• [WHAT TO DO] Duplicate the items from the start through the line containing "Volodimir Zelenski i", including that line.

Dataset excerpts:
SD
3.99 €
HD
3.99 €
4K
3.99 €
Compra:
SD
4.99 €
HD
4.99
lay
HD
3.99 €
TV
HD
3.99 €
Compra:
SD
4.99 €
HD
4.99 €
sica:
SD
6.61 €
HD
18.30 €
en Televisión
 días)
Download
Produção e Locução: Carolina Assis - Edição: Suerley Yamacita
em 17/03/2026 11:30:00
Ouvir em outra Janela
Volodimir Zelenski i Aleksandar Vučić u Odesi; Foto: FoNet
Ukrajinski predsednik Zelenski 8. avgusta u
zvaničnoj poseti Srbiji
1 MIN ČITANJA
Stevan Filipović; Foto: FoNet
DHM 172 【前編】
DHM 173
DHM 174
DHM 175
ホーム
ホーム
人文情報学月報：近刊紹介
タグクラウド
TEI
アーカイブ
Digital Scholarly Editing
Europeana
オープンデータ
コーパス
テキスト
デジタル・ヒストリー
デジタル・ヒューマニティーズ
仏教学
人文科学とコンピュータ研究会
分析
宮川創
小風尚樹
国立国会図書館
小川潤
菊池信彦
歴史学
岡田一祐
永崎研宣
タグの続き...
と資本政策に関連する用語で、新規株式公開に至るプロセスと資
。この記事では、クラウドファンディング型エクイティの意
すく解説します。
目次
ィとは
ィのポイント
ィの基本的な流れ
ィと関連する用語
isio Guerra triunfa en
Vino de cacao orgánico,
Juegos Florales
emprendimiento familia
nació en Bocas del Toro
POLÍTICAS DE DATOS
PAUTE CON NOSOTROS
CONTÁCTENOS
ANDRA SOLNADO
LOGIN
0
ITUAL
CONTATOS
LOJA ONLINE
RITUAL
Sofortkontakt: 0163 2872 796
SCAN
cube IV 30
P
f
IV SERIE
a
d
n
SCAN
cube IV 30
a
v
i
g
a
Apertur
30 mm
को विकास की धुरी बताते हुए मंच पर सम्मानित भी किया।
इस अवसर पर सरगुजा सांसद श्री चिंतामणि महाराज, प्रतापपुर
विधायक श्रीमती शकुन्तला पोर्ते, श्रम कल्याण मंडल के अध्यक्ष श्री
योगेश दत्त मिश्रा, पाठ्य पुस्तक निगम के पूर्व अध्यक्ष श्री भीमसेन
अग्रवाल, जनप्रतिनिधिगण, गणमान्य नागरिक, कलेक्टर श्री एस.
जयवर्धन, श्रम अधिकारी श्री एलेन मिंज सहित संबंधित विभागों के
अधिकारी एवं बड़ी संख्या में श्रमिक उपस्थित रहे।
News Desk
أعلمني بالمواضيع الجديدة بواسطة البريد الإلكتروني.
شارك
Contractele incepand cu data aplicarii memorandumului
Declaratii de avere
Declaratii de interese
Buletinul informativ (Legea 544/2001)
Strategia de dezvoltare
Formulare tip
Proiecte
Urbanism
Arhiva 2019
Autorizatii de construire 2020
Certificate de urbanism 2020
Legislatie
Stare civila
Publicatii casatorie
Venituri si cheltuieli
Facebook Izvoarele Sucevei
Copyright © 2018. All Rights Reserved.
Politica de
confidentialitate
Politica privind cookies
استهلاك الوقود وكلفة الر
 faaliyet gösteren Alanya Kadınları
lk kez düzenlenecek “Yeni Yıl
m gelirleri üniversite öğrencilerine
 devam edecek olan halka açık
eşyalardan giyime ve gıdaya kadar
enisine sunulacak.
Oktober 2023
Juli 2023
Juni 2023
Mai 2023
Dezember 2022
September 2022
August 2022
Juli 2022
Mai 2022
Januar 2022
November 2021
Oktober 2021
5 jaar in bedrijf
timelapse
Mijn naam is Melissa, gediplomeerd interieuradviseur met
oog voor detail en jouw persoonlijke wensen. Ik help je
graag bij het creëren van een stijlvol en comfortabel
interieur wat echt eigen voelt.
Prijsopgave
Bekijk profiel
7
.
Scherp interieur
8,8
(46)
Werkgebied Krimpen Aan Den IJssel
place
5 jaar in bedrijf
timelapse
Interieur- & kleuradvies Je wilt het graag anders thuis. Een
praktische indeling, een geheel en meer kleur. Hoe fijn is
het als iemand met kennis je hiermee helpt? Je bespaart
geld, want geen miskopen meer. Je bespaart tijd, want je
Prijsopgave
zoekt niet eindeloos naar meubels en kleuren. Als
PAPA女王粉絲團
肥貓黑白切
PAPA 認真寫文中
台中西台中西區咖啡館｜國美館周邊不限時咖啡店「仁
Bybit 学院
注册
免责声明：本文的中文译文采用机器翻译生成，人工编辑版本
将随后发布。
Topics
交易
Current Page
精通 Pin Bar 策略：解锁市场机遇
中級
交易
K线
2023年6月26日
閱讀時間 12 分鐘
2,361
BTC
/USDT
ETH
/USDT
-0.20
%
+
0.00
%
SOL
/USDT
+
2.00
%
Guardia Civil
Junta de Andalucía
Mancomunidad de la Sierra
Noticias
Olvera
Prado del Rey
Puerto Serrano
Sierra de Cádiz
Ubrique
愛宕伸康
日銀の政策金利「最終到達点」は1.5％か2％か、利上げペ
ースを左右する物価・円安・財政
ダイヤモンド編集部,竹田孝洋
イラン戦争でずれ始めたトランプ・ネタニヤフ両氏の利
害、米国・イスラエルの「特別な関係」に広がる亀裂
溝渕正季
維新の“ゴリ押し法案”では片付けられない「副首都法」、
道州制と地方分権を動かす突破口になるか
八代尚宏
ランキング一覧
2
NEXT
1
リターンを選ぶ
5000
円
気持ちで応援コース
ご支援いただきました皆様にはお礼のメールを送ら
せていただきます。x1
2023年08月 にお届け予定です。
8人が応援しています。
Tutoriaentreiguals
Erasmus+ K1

• [RESULT BELOW]
SD
3.99 €
HD
3.99 €
4K
3.99 €
Compra:
SD
4.99 €
HD
4.99
lay
HD
3.99 €
TV
HD
3.99 €
Compra:
SD
4.99 €
HD
4.99 €
sica:
SD
6.61 €
HD
18.30 €
en Televisión
 días)
Download
Produção e Locução: Carolina Assis - Edição: Suerley Yamacita
em 17/03/2026 11:30:00
Ouvir em outra Janela
Volodimir Zelenski i Aleksandar Vučić u Odesi; Foto: FoNet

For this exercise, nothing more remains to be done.